Provided entries -
((

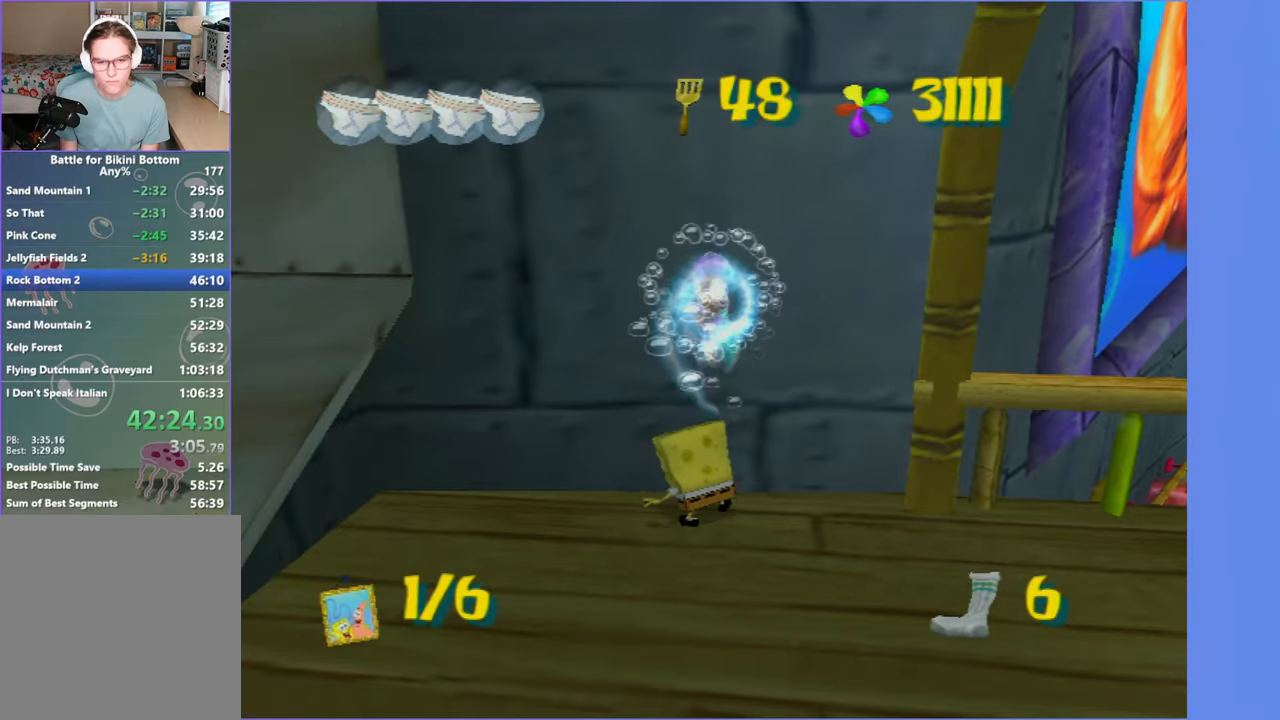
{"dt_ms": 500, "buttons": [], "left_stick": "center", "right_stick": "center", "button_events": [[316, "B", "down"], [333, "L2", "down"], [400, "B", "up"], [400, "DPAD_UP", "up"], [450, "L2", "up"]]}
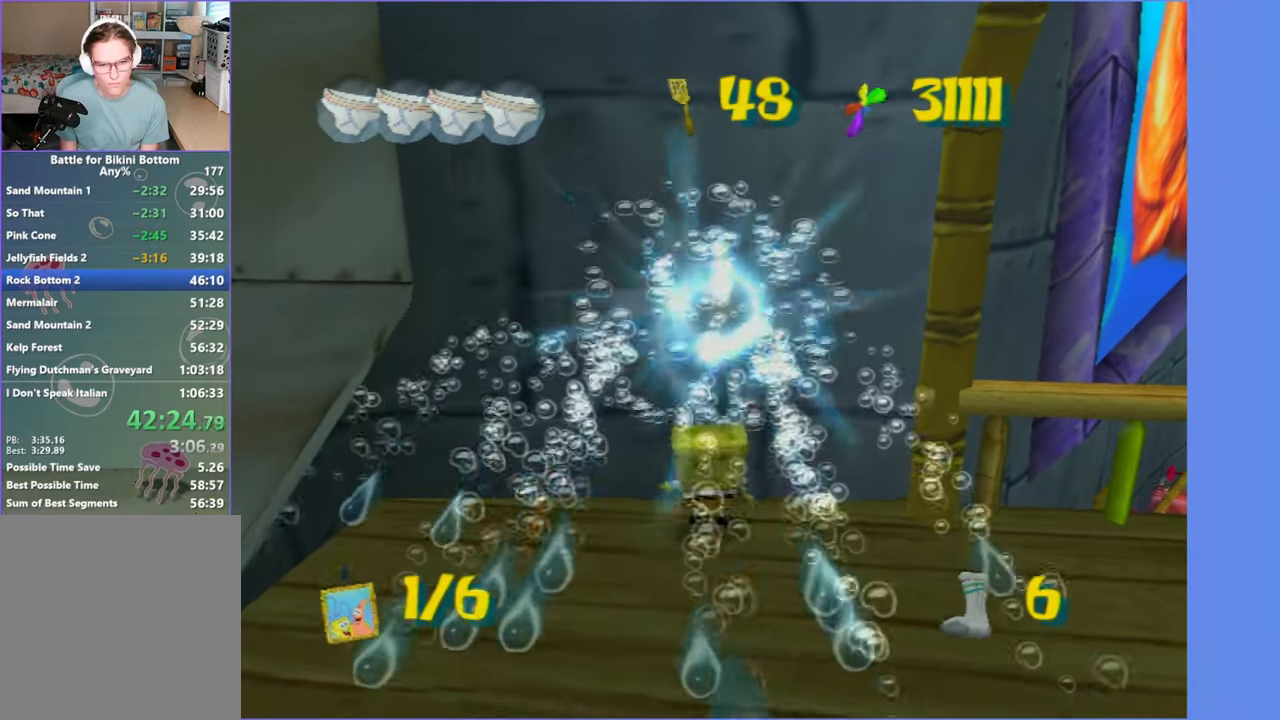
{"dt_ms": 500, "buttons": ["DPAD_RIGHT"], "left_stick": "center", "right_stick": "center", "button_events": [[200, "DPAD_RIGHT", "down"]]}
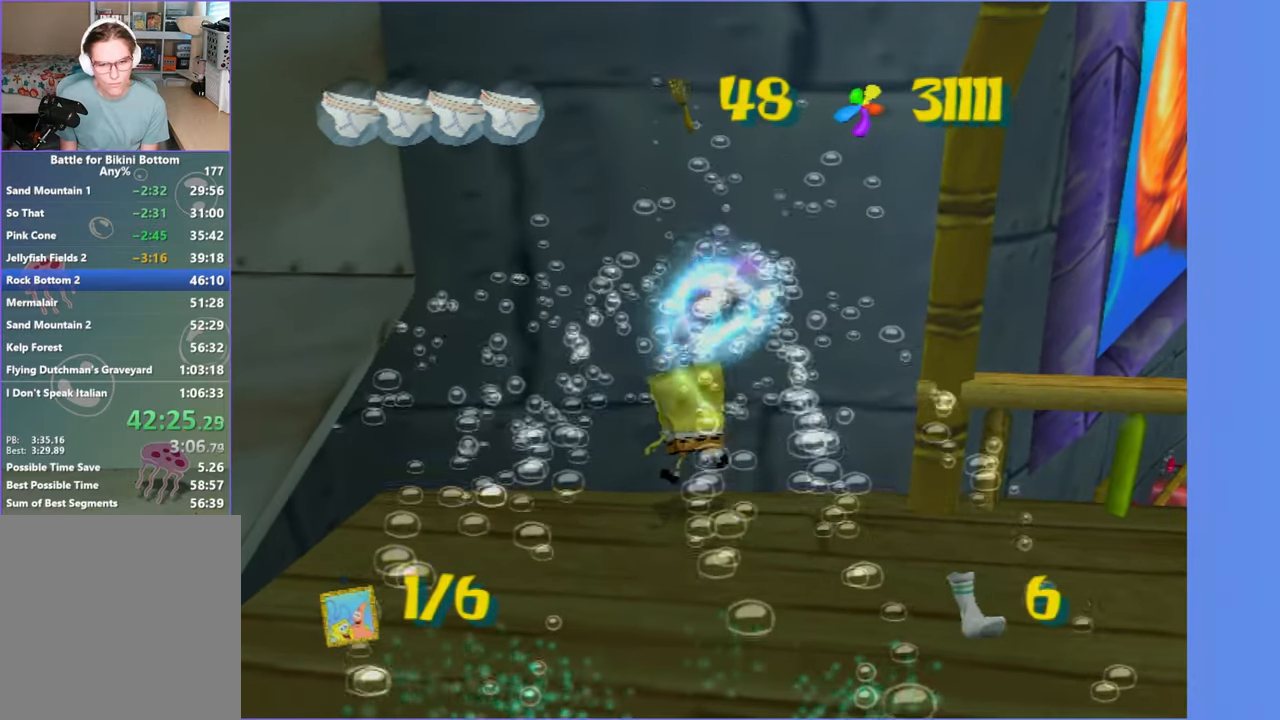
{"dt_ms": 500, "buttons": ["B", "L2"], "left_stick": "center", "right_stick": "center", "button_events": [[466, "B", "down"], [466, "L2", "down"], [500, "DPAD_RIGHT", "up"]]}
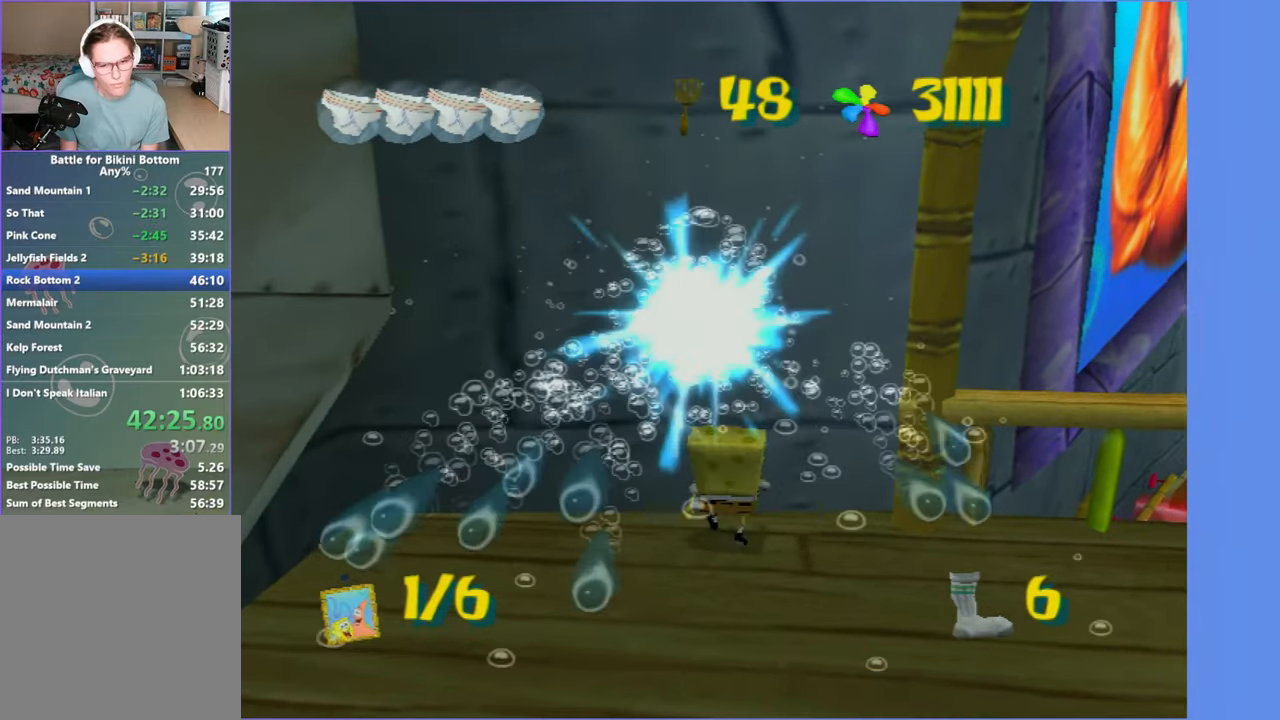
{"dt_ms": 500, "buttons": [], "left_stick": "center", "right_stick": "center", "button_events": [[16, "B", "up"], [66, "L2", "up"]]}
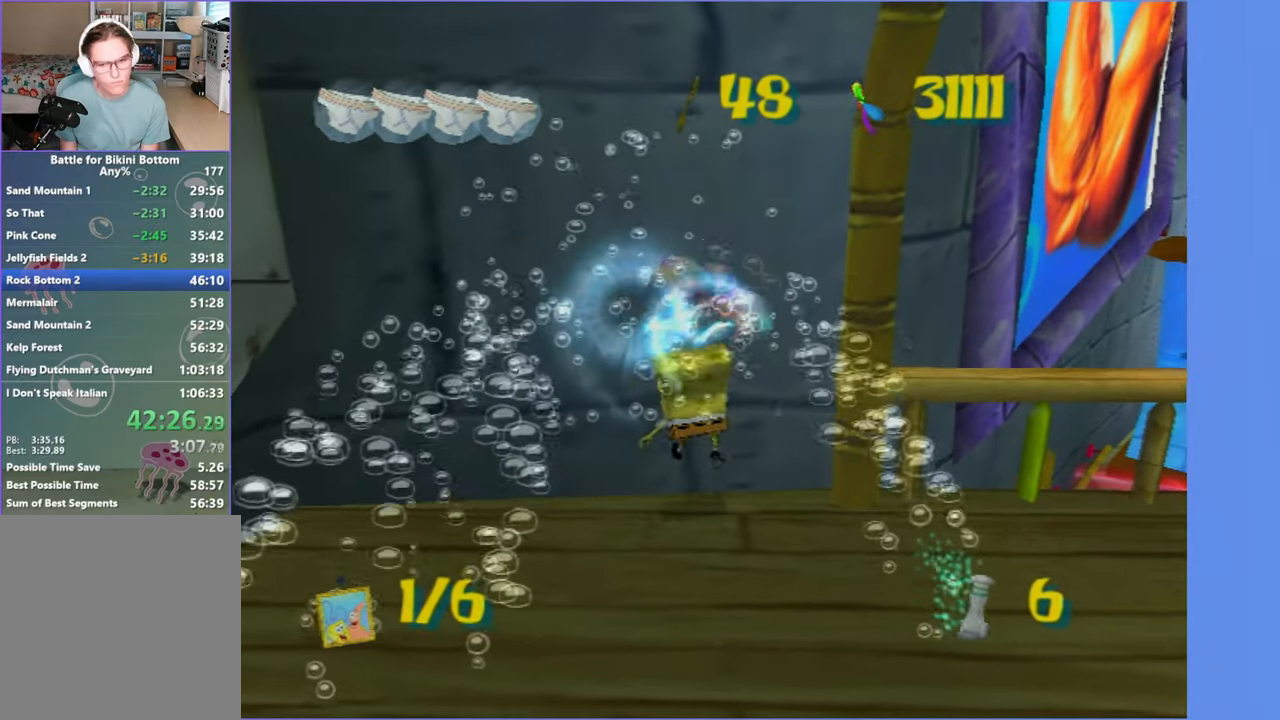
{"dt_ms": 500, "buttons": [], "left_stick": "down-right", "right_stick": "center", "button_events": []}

))
((

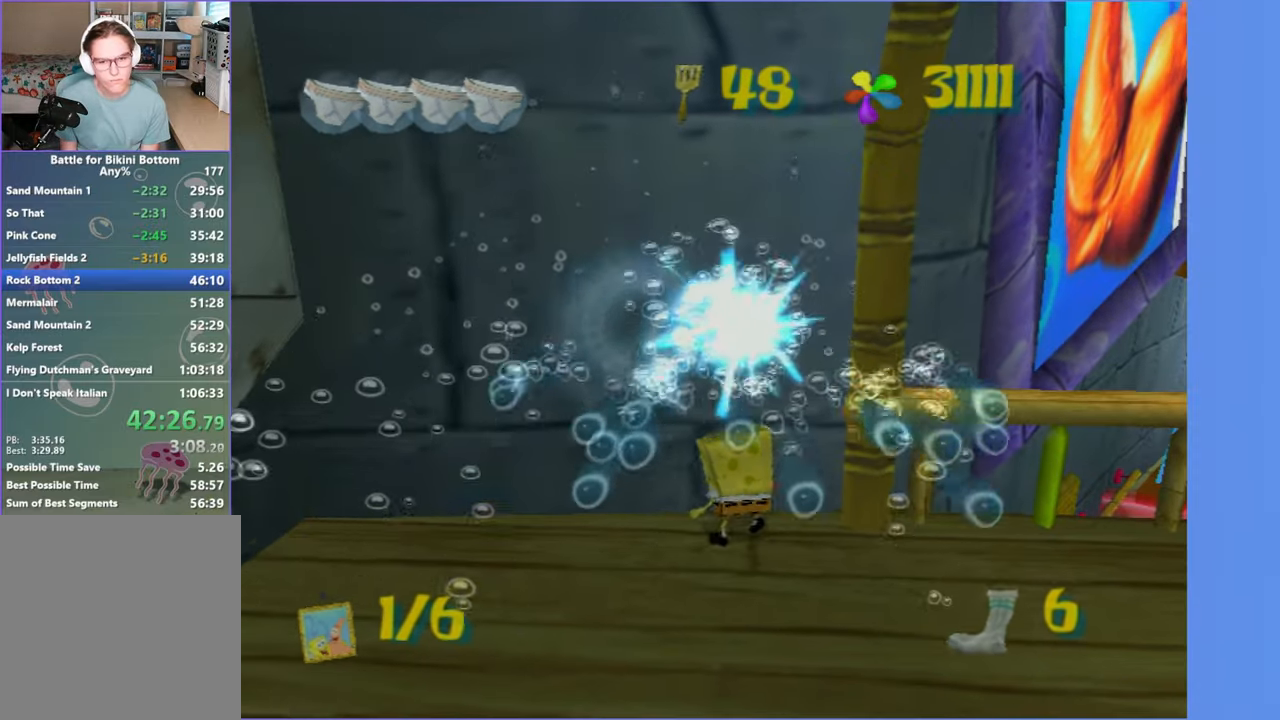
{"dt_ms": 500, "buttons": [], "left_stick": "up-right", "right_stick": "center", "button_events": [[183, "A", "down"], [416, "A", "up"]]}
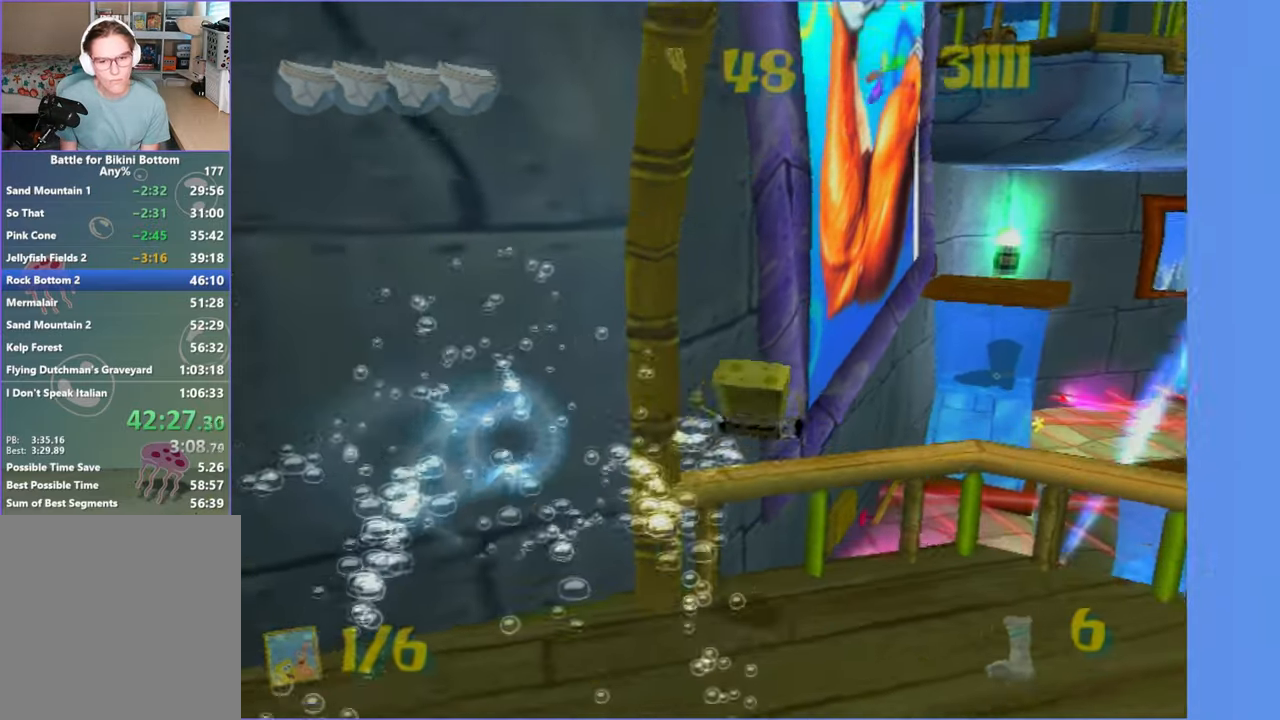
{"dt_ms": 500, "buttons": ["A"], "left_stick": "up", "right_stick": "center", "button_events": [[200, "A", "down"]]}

))

Task directions -
For every line above that holds the word "down", report the whole line.

Answer to this task -
{"dt_ms": 500, "buttons": [], "left_stick": "center", "right_stick": "center", "button_events": [[316, "B", "down"], [333, "L2", "down"], [400, "B", "up"], [400, "DPAD_UP", "up"], [450, "L2", "up"]]}
{"dt_ms": 500, "buttons": ["DPAD_RIGHT"], "left_stick": "center", "right_stick": "center", "button_events": [[200, "DPAD_RIGHT", "down"]]}
{"dt_ms": 500, "buttons": ["B", "L2"], "left_stick": "center", "right_stick": "center", "button_events": [[466, "B", "down"], [466, "L2", "down"], [500, "DPAD_RIGHT", "up"]]}
{"dt_ms": 500, "buttons": [], "left_stick": "down-right", "right_stick": "center", "button_events": []}
{"dt_ms": 500, "buttons": [], "left_stick": "up-right", "right_stick": "center", "button_events": [[183, "A", "down"], [416, "A", "up"]]}
{"dt_ms": 500, "buttons": ["A"], "left_stick": "up", "right_stick": "center", "button_events": [[200, "A", "down"]]}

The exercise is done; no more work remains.